Из обстоятельных разговоров с нашим посланником Паклевским-Козеллом, морским агентом капитаном 1-го ранга Щегловым и военным агентом полковником Татариновым, которые скептически относились к выступлению Румынии, я вынес самое мрачное впечатление о боеспособности румынской армии. Еще более оно усилилось после разговоров с некоторыми румынскими деятелями и в результате личных моих наблюдений над жизнью в Бухаресте.
Но зато другая часть моей миссии, то есть выяснение положения в Турции, привела меня к отрадному заключению. Всестороннее изучение с главой нашей агентурной разведки и моим другом капитаном 2-го ранга В.В. Яковлевым собранных им и тщательно проверенных сведений показало, что обстановка для нашей Босфорской операции весьма благоприятна и что Турция, несмотря на все усилия немцев, почти совсем утратила свою боеспособность.
На обратном пути мне пришлось выслушать от адмирала Веселкина, ярого сторонника выступления Румынии, жестокую, но, по моему глубокому убеждению, малообоснованную критику в адрес наших дипломатических и военных представителей в Бухаресте, с которыми он был «на ножах».
Провожая меня на вокзал, он вручил мне довольно объемистый пакет со словами: «На, возьми и передай это государю. Здесь копченая колбаса и пармезан, которые он любит. Только смотри, дай слово, что передашь ему лично, а иначе все слопают придворные лакеи и до него ничего не дойдет».
Признаться, такое поручение меня озадачило едва ли не больше, чем вся моя дипломатическая миссия, ибо вот так за здорово живешь вручить императору и самодержцу Всероссийскому кусок колбасы и сыра – дело не простое.
В тот же день по возвращении в Ставку я получил приглашение к царскому столу.
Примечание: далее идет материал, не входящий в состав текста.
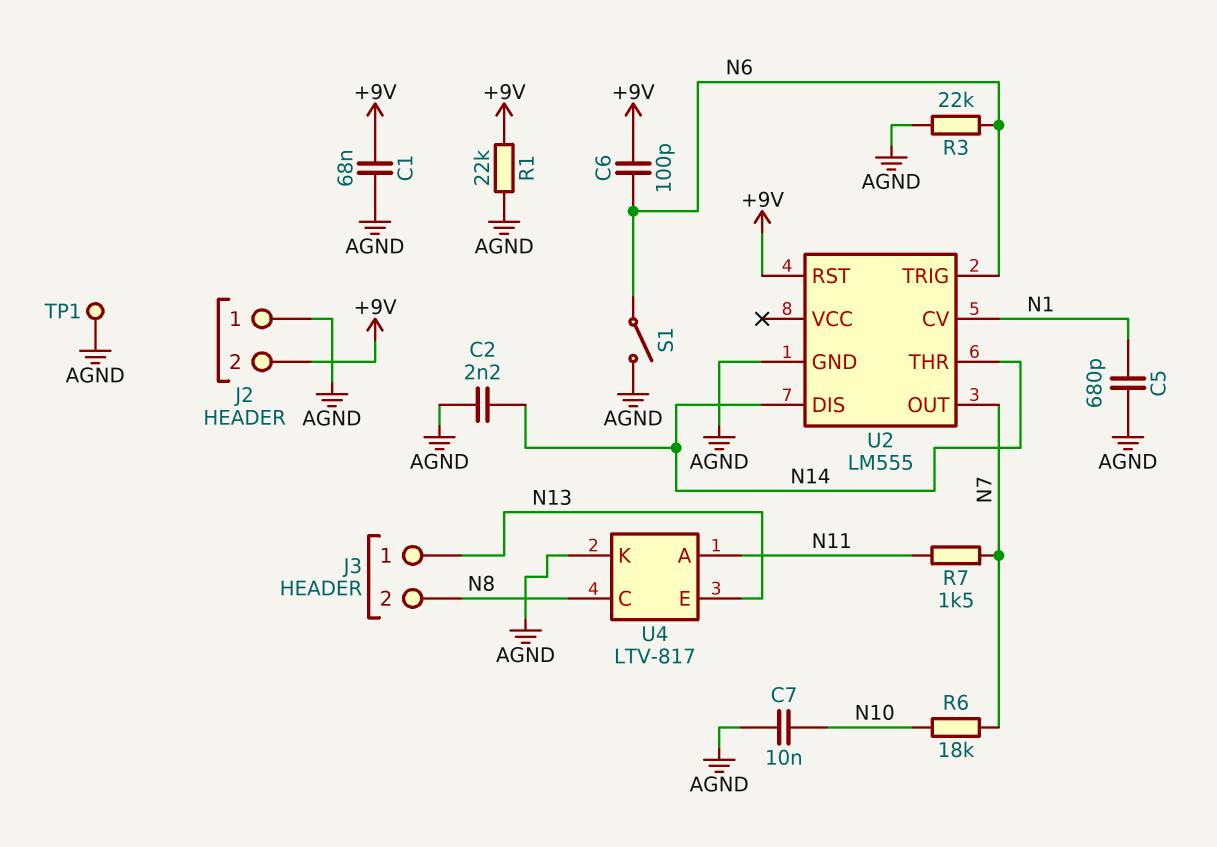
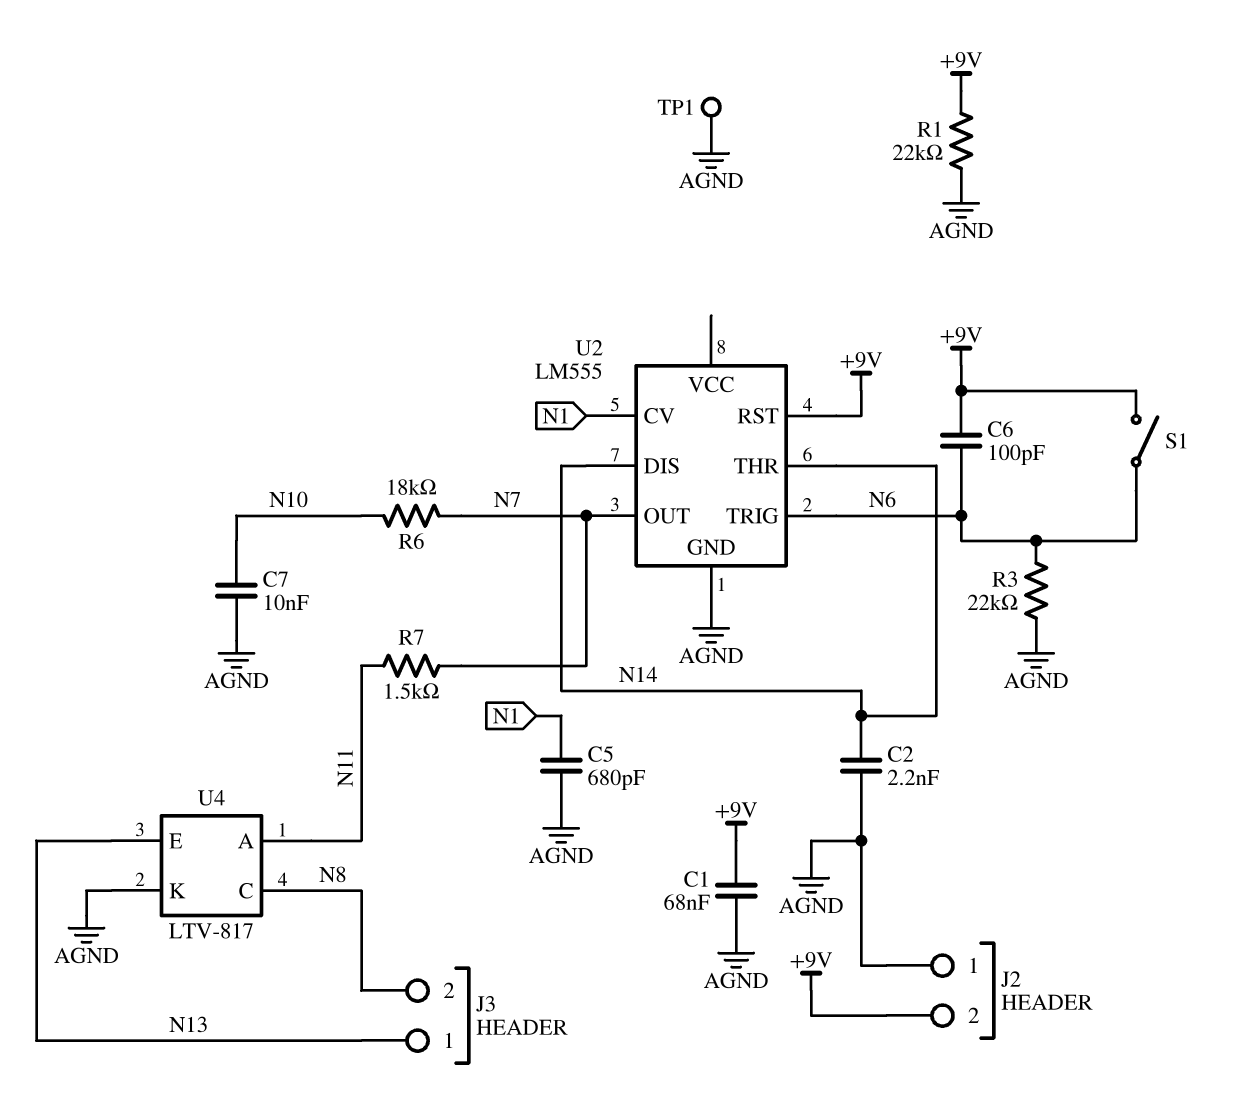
S1: switch (AGND, N6) -> switch (+9V, N6)

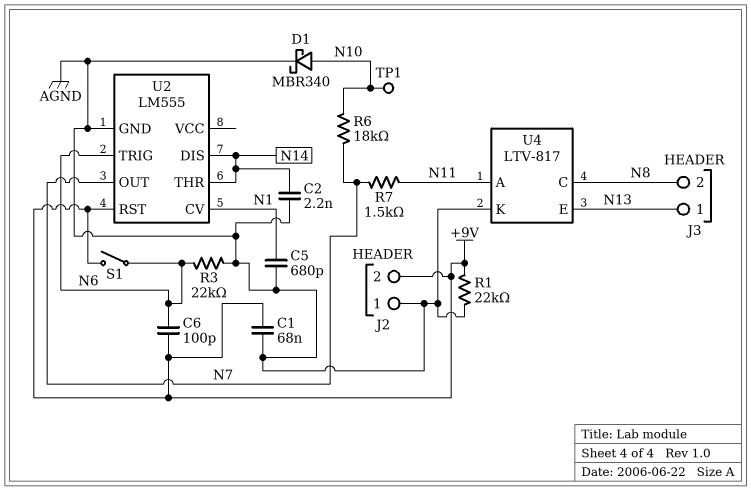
C7: 10nF (AGND, N10) -> none
D1: none -> schottky MBR340 (A N10, K AGND)
TP1: test point (AGND) -> test point (N10)

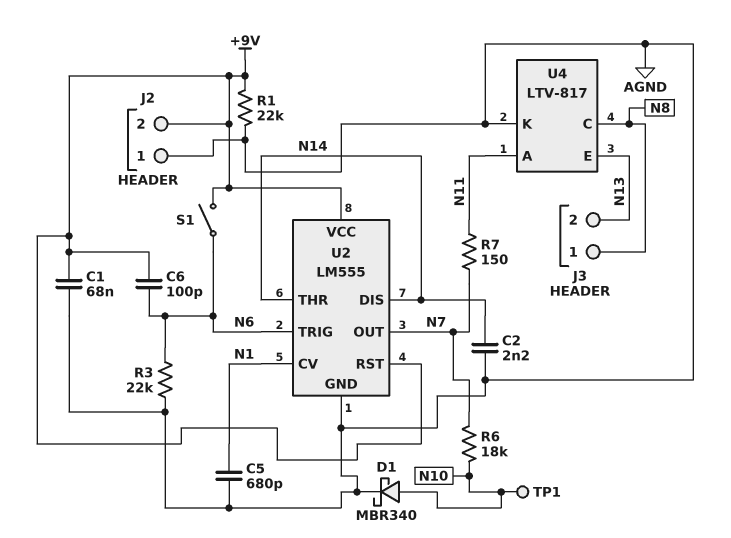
J3 pin 1: N13 -> N8
J3 pin 2: N8 -> N13
R7: 1.5k (N7, N11) -> 150 (N7, N11)
U2 pin VCC: none -> +9V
Но хотя обещание, данное Beселкину, и не выходило у меня из головы, я все же не решился взять с собой его «подарок», желая посоветоваться сначала с кем-либо из придворных.
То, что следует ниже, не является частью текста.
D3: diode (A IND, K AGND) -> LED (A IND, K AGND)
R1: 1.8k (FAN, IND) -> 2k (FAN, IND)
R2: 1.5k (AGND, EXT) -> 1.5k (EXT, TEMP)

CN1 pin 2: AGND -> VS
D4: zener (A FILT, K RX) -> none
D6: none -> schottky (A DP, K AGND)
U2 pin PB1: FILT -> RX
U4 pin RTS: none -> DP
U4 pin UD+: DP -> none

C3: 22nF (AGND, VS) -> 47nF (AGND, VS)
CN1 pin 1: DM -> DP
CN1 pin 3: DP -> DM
После завтрака во время «серкля» государь подошел ко мне и спросил о результате моей командировки. Окончив доклад, я замялся, не решаясь «при всем честном народе», состоявшем из высших сановников и придворных, докладывать о колбасе с сыром. Государь заметил мое смущение и со свойственной ему проницательностью вывел меня из замешательства, спросив: «Должно быть, Веселкин мне что-нибудь прислал?» Ответив утвердительно и доложив, в чем состоит посылка Веселкина, я рискнул прибавить, что обещал Веселкину вручить ее лично его величеству.
Государь улыбнулся и сказал: «Напишите Веселкину, что я его благодарю и что свое обещание вы исполнили, а пакет передайте графу Бенкендорфу».
После завтрака я отнес пакет гофмаршалу графу Бенкендорфу, который записал торжественно колбасу и сыр Веселкина в толстую книгу подарков, «на высочайшее имя приносимых», и после этого привезенные мною колбаса и сыр долгое время не сходили с царского закусочного стола.